Does that mean a frappuccino will top $5?
Most of its basic coffee and espresso drink prices will stay the same or even drop in some cases, including its $1.50 tall brewed coffee.
The announcement Wednesday also said it may raise the price of packaged coffee, including beans sold in grocery stores, in coming months.
Howard Schultz, the company's chairman, president, and CEO, blamed the increase on a "highly speculative" green coffee market over the past six months, along with "dramatically increased commodity costs."
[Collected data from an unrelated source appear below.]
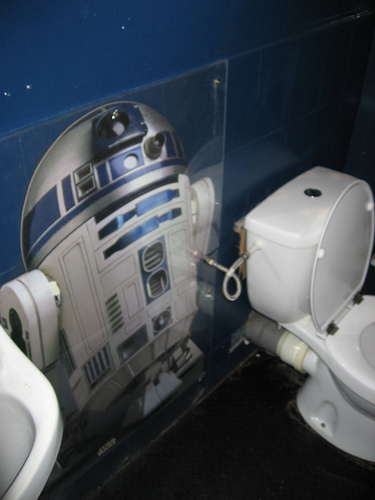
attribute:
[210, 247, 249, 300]
tube — small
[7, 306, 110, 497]
sink — small, white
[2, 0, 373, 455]
bathroom wall — blue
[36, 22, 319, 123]
wall — blue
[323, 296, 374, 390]
toilet seat — white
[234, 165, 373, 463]
white toilet — large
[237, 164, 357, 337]
toilet basin — white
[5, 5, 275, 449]
blue wall — large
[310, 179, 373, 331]
toilet lid — white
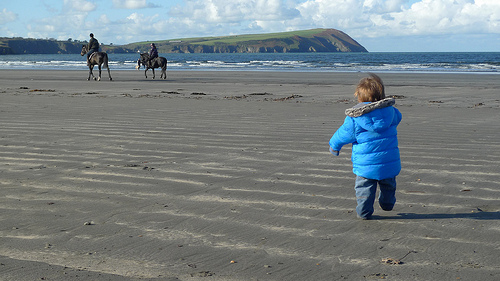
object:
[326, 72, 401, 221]
child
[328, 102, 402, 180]
jacket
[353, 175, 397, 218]
jeans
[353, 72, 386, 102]
hair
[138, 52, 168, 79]
horse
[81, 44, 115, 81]
horse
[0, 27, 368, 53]
hill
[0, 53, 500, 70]
water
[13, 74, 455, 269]
sand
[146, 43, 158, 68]
man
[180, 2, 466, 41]
sky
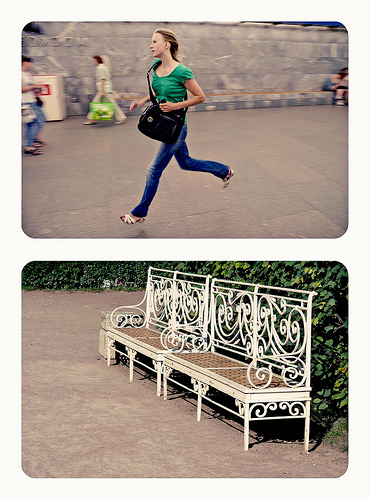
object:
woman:
[118, 28, 235, 224]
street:
[21, 106, 348, 237]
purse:
[137, 57, 189, 143]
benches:
[106, 264, 177, 383]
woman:
[82, 56, 127, 124]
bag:
[89, 97, 117, 123]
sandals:
[120, 214, 146, 224]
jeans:
[131, 120, 230, 217]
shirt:
[150, 59, 196, 116]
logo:
[21, 33, 92, 50]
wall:
[22, 22, 348, 117]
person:
[22, 56, 45, 153]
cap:
[20, 56, 31, 65]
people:
[338, 67, 349, 108]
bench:
[86, 91, 347, 116]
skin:
[194, 81, 200, 93]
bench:
[202, 283, 318, 452]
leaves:
[322, 386, 331, 399]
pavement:
[22, 289, 346, 479]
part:
[42, 314, 76, 383]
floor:
[22, 286, 346, 477]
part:
[250, 412, 304, 423]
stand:
[243, 403, 249, 452]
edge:
[248, 386, 309, 406]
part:
[274, 428, 287, 439]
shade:
[114, 337, 323, 453]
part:
[254, 306, 280, 335]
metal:
[247, 354, 308, 388]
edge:
[263, 437, 305, 446]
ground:
[22, 283, 346, 478]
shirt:
[95, 65, 112, 94]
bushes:
[154, 261, 350, 427]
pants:
[85, 93, 126, 118]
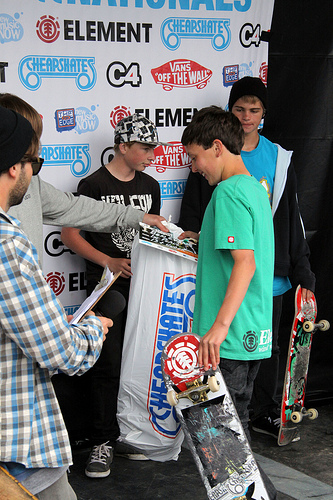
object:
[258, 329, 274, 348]
writing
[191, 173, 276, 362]
green shirt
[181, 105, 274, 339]
person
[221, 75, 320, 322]
person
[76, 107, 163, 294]
person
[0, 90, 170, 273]
person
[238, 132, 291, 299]
shirt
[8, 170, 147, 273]
shirt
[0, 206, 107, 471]
shirt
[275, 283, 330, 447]
skateboard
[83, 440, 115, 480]
sneakers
Other coffee sellers have been raising prices, too. Prices for Folgers, Dunkin' Donuts and Millstone brands made by the J.M. Smucker Co. rose an average of 9 percent last month, the company said. And Green Mountain Coffee Roasters Inc. plans a 10 to 15 percent increase next month for its K-Cup packs for the Keurig single-cup brewing system.
Store operator Caribou Coffee Inc. tries to lock in raw coffee prices at least a year in advance, so it's buying coffee "significantly below current commodity price levels," Chief Financial Officer Tim Hennessy said on a conference call with analysts Aug. 4, according to a transcript. He said they have enough green coffee inventory to last until the second quarter of next year.
Starbucks reaffirmed fiscal 2011 guidance it gave in July for earnings per share of $1.36 to $1.41. It said that reflected the rise in commodity costs at that time. The new, higher retail prices should offset the rise in raw coffee prices since then, Starbucks said.